**Written request:**
Reproduce the listing below verbatim, keeping every line and its order unchanged.

**Provided entries:**
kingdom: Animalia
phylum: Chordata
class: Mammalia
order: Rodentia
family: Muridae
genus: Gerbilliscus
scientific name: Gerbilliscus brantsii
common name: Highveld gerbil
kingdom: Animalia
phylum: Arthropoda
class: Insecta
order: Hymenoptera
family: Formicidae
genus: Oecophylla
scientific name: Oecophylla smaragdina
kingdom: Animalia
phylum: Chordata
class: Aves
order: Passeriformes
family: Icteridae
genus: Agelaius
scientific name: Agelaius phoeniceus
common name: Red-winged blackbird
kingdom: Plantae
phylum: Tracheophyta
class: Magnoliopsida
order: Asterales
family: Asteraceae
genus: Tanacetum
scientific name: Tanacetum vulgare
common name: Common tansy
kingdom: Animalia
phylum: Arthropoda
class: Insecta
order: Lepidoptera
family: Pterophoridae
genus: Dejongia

**Written answer:**
kingdom: Animalia
phylum: Chordata
class: Mammalia
order: Rodentia
family: Muridae
genus: Gerbilliscus
scientific name: Gerbilliscus brantsii
common name: Highveld gerbil
kingdom: Animalia
phylum: Arthropoda
class: Insecta
order: Hymenoptera
family: Formicidae
genus: Oecophylla
scientific name: Oecophylla smaragdina
kingdom: Animalia
phylum: Chordata
class: Aves
order: Passeriformes
family: Icteridae
genus: Agelaius
scientific name: Agelaius phoeniceus
common name: Red-winged blackbird
kingdom: Plantae
phylum: Tracheophyta
class: Magnoliopsida
order: Asterales
family: Asteraceae
genus: Tanacetum
scientific name: Tanacetum vulgare
common name: Common tansy
kingdom: Animalia
phylum: Arthropoda
class: Insecta
order: Lepidoptera
family: Pterophoridae
genus: Dejongia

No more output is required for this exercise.